● WHAT YOU NEED TO DO
a. Decide whether each statement agrees with the text on the Bunbury Road District. For each, answer yes or no and quote the deciding words of the text. (i) The Bunbury Suburban Road District was established on 26 May 1899. (ii) The existing Bunbury Road Board supported the separation. (iii) The Bunbury Suburban Road Board consisted of nine members.
b. Continue the text on the Bunbury Road District from the point where it stops.

● TEXT SHOWN
The Bunbury Road District was a local government area in the region surrounding Bunbury, Western Australia from 1899 to 1950.

It was established as the Bunbury Suburban Road District on 26 May 1899, the "suburban" designation distinguishing it from the existing Bunbury Road District (which would be renamed the Capel Road District on 26 June 1907). It was established due to strong protests from residents of Bunbury and the surrounding areas due to the poor state of the roads leading into Bunbury and the perceived disinterest from the Capel-based Bunbury Road Board, with the Bunbury Chamber of Commerce supporting a petition to the government for a new suburban road district. The separation was opposed by the existing Bunbury Road Board, who argued that it would take away a valuable portion of their district.

The first election for the Bunbury Suburban Road Board was held in June 1899, with the first meeting being held on 28 June. The board consisted of seven members elected at large. The road board met in the municipal chambers of the Municipality of Bunbury.

Following the original Bunbury Road District's renaming to Capel, the Bunbury Suburban Road District was renamed the Bunbury Road District on 24 July 1908.

● DATA EXTRACTS

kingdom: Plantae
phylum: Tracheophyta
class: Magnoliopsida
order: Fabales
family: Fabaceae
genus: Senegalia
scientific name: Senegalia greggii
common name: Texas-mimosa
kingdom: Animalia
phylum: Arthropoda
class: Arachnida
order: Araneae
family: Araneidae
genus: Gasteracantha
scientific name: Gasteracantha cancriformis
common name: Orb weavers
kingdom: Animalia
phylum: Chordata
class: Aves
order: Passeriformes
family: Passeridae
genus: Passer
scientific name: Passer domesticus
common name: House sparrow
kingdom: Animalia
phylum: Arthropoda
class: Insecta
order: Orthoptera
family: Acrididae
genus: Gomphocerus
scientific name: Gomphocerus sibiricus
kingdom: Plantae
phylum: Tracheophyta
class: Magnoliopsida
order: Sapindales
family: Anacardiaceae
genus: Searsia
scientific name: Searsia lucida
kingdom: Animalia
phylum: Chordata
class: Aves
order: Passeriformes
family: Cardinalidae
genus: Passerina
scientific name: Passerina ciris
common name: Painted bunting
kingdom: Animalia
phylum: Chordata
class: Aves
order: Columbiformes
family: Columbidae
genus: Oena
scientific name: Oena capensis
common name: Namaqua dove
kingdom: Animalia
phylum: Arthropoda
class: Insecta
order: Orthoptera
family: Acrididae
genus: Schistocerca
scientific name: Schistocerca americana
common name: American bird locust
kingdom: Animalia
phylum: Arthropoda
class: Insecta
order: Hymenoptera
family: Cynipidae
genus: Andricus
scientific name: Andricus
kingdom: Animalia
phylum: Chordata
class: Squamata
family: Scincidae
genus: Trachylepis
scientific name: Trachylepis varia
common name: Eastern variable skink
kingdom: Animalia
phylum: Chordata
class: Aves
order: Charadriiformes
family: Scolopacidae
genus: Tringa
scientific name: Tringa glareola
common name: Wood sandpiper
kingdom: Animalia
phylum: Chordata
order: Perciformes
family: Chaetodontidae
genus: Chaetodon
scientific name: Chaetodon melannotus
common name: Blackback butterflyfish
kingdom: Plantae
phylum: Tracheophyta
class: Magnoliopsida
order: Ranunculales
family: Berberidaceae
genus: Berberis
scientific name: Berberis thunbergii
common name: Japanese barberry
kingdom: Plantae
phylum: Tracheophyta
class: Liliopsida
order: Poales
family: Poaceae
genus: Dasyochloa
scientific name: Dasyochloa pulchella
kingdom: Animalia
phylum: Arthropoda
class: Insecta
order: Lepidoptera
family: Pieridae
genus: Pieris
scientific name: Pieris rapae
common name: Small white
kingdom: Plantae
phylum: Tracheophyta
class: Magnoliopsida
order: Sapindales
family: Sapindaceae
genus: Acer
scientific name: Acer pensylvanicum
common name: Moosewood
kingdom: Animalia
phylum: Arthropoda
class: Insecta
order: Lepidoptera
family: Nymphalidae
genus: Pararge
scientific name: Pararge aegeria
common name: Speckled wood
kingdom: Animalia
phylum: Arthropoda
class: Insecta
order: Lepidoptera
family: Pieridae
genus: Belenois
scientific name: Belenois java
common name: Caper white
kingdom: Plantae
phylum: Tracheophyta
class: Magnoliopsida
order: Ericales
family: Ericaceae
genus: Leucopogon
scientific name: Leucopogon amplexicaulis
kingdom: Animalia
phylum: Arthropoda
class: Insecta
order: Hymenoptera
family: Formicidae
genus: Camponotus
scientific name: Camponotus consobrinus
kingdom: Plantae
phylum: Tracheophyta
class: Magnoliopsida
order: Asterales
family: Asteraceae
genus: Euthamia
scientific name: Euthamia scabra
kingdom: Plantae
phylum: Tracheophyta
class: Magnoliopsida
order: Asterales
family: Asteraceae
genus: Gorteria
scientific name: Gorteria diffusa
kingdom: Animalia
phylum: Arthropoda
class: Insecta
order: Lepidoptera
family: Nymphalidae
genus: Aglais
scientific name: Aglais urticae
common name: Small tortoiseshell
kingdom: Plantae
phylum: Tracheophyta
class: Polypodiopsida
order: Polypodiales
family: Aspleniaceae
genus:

● EXERCISE ANSWERS
a.
(i) Yes: "It was established as the Bunbury Suburban Road District on 26 May 1899"
(ii) No: "The separation was opposed by the existing Bunbury Road Board"
(iii) No: "The board consisted of seven members elected at large."

b.
It was effectively abolished on 20 January 1950, with its territory being divided between the Municipality of Bunbury, Capel Road District, Dardanup Road District and Harvey Road District, with a commissioner appointed until the board was formally wound up on 24 March. The abolition met with considerable local opposition, a public campaign for retention and attempts to lobby the Premier and Minister for Local Government, but Premier Ross McLarty was insistent, arguing that several ministers, the previous Labor government and a Royal Commission had considered and supported the decision. The section amalgamated with the Municipality of Bunbury became its new Suburban Ward.

There was some dissatisfaction in the years following the road district's abolition that rates had increased while works that would have been completed under the old system were not being carried out.

Frank Guthrie was a long-serving member and chairman of the road board.